#### Textauszug:
# pc -> tv s/w mit ati 9500



## White_Phoenix (22. Dezember 2003)

moin,
ich hätt da mal ein prob.
ich bekomm auf meinem tv nur ein schwarz weißes bild. egal ob ich jetzt klonen tu oder den desktop erweitern. an meinem tv out hab ich sonen cinch-s-video stecker, da mein fernseher kein s-video eingang hat. ich hab hier im forum schon gesucht und es gab tatsächlich leute mit dem selben problem, sie hams auch gelöst nur leider nie gesagt wie. wie gesagt ich hab ne ati und da im menü kann man so viele tolle sachen um und einstellen. hab auch vieles schon versucht, aber nix hat geholfen. bild bleibt unfarbig. ich denk mal ich muss irgendwie das signal von s-video (composite) auf rgb umstellen, nur wie ?
wäre echt klasse, wenn mir jemand weiterhelfen könnte, danke 
achja, was ich vergessen hab, vor nem halben jahr, mit meinem alten pc gings schonmal, am tv liegts also nicht. 

(und wehe mir kommt jemand mit "hol dir halt ein farbfernseher"  )


----------



## JojoS (24. Dezember 2003)

Über welchen Eingang beim Fernseher gehst du?
Ich hab bei mir das gleiche Problem wenn ich über die PAL
eingänge mit PAL Adapter gehe.
Wenn ich´s allerdings direkt am Video In anschließe klappts.


----------

#### Einzelaufgabe 1:
Bei welcher Anschlussart funktioniert das Bild laut Textauszug für JojoS?
Der Textauszug und die Einträge stammen aus voneinander unabhängigen Quellen.

#### Bereitgestellte Einträge:
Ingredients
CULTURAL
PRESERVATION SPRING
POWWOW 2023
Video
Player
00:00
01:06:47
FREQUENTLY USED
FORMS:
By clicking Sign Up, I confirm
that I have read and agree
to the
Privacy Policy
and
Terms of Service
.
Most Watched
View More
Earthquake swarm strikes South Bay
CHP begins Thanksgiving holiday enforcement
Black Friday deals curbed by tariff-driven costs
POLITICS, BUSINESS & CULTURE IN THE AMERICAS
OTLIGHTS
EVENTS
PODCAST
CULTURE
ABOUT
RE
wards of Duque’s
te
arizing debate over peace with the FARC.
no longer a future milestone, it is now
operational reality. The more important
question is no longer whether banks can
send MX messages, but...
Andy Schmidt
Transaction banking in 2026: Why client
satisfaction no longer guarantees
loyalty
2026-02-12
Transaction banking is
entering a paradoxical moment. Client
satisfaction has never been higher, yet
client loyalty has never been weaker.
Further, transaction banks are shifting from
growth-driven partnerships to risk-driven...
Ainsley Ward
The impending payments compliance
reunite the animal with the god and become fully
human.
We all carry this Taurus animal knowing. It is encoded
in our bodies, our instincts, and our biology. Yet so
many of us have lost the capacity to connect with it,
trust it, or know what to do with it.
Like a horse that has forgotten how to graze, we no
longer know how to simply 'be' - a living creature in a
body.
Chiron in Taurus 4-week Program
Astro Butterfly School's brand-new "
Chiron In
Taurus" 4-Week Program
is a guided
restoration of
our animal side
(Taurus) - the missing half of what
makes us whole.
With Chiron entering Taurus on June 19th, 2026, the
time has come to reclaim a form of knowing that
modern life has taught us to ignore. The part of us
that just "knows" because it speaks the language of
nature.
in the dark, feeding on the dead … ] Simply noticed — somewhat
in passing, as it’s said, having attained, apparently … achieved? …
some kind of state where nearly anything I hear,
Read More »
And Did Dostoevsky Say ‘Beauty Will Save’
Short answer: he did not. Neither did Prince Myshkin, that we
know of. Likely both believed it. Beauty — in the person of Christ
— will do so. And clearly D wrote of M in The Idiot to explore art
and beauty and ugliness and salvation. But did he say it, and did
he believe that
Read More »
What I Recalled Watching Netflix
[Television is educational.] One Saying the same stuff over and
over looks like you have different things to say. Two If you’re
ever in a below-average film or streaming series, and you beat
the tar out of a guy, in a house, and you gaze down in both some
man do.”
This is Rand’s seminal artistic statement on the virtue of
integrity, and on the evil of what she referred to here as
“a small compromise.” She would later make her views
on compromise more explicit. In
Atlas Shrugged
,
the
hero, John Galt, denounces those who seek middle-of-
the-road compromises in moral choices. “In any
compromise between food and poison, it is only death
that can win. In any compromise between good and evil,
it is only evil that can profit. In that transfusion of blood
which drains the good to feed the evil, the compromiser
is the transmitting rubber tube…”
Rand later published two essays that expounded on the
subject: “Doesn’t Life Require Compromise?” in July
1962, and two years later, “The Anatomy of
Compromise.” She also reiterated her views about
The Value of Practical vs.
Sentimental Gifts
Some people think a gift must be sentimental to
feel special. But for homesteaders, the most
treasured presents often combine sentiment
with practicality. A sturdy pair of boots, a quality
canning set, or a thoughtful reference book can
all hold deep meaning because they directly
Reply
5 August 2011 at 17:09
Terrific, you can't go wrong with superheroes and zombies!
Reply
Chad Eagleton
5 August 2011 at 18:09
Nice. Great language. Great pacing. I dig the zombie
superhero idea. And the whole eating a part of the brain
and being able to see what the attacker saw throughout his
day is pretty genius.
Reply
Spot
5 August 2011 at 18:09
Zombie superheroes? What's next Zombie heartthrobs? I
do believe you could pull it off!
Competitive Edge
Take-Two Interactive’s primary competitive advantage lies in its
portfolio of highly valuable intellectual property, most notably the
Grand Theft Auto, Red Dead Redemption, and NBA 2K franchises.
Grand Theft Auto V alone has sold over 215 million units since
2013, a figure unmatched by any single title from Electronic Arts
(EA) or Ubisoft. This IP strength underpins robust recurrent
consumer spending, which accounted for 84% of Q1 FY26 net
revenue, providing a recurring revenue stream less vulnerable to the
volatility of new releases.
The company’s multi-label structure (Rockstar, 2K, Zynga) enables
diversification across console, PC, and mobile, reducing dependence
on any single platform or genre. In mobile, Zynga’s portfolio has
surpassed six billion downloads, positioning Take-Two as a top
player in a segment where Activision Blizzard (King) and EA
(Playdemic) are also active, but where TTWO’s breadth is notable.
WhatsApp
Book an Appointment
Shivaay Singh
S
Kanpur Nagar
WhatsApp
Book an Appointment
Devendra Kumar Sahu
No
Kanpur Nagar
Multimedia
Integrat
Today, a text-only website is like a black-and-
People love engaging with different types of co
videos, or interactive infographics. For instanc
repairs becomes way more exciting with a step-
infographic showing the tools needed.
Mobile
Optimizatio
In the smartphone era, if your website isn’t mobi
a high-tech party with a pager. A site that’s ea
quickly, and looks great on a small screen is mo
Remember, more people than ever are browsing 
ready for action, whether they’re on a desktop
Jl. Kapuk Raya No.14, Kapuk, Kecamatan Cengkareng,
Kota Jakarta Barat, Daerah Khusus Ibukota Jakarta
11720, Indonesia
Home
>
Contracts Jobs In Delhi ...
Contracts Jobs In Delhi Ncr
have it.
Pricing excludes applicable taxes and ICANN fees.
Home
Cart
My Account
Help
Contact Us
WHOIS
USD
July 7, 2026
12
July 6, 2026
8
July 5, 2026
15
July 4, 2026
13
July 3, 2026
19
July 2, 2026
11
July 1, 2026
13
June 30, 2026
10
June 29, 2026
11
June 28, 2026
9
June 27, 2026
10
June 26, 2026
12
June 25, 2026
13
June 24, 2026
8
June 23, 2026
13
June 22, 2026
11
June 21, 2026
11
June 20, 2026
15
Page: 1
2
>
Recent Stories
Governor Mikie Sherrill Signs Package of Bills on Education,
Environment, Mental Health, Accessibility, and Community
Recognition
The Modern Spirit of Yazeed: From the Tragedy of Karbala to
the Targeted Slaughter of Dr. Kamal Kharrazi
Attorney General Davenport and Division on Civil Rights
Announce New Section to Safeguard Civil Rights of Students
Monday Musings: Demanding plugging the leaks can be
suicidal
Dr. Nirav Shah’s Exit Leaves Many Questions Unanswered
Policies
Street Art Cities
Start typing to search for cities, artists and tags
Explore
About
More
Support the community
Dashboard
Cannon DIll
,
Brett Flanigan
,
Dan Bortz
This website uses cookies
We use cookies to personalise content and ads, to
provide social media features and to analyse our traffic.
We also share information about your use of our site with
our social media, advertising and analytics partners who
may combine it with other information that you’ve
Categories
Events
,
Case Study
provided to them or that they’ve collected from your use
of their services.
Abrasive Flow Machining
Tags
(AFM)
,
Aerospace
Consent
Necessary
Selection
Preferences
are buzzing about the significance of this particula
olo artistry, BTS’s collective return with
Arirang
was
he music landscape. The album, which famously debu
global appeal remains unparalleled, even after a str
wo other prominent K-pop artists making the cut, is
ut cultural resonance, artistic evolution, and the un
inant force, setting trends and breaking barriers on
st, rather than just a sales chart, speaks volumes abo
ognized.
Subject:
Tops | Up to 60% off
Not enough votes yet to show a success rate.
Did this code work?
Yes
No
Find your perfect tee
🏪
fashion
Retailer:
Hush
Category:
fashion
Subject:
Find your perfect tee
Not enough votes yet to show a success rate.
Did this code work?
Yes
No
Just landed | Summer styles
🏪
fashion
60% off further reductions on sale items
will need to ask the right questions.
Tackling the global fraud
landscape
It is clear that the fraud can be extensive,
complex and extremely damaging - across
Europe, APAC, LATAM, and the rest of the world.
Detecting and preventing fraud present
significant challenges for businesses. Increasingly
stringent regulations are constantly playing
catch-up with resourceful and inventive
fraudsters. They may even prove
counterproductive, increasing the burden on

#### Einzelaufgabe 2:
Geben Sie die Einträge von der ersten Zeile bis einschließlich der Zeile mit „time has come“ erneut wieder und ersetzen Sie dabei „Transaction banking“ durch „Corporate banking“. Alles Übrige bleibt unverändert.

#### Lösung 1:
Beim direkten Anschluss am Video In.

#### Lösung 2:
Ingredients
CULTURAL
PRESERVATION SPRING
POWWOW 2023
Video
Player
00:00
01:06:47
FREQUENTLY USED
FORMS:
By clicking Sign Up, I confirm
that I have read and agree
to the
Privacy Policy
and
Terms of Service
.
Most Watched
View More
Earthquake swarm strikes South Bay
CHP begins Thanksgiving holiday enforcement
Black Friday deals curbed by tariff-driven costs
POLITICS, BUSINESS & CULTURE IN THE AMERICAS
OTLIGHTS
EVENTS
PODCAST
CULTURE
ABOUT
RE
wards of Duque’s
te
arizing debate over peace with the FARC.
no longer a future milestone, it is now
operational reality. The more important
question is no longer whether banks can
send MX messages, but...
Andy Schmidt
Corporate banking in 2026: Why client
satisfaction no longer guarantees
loyalty
2026-02-12
Corporate banking is
entering a paradoxical moment. Client
satisfaction has never been higher, yet
client loyalty has never been weaker.
Further, transaction banks are shifting from
growth-driven partnerships to risk-driven...
Ainsley Ward
The impending payments compliance
reunite the animal with the god and become fully
human.
We all carry this Taurus animal knowing. It is encoded
in our bodies, our instincts, and our biology. Yet so
many of us have lost the capacity to connect with it,
trust it, or know what to do with it.
Like a horse that has forgotten how to graze, we no
longer know how to simply 'be' - a living creature in a
body.
Chiron in Taurus 4-week Program
Astro Butterfly School's brand-new "
Chiron In
Taurus" 4-Week Program
is a guided
restoration of
our animal side
(Taurus) - the missing half of what
makes us whole.
With Chiron entering Taurus on June 19th, 2026, the
time has come to reclaim a form of knowing that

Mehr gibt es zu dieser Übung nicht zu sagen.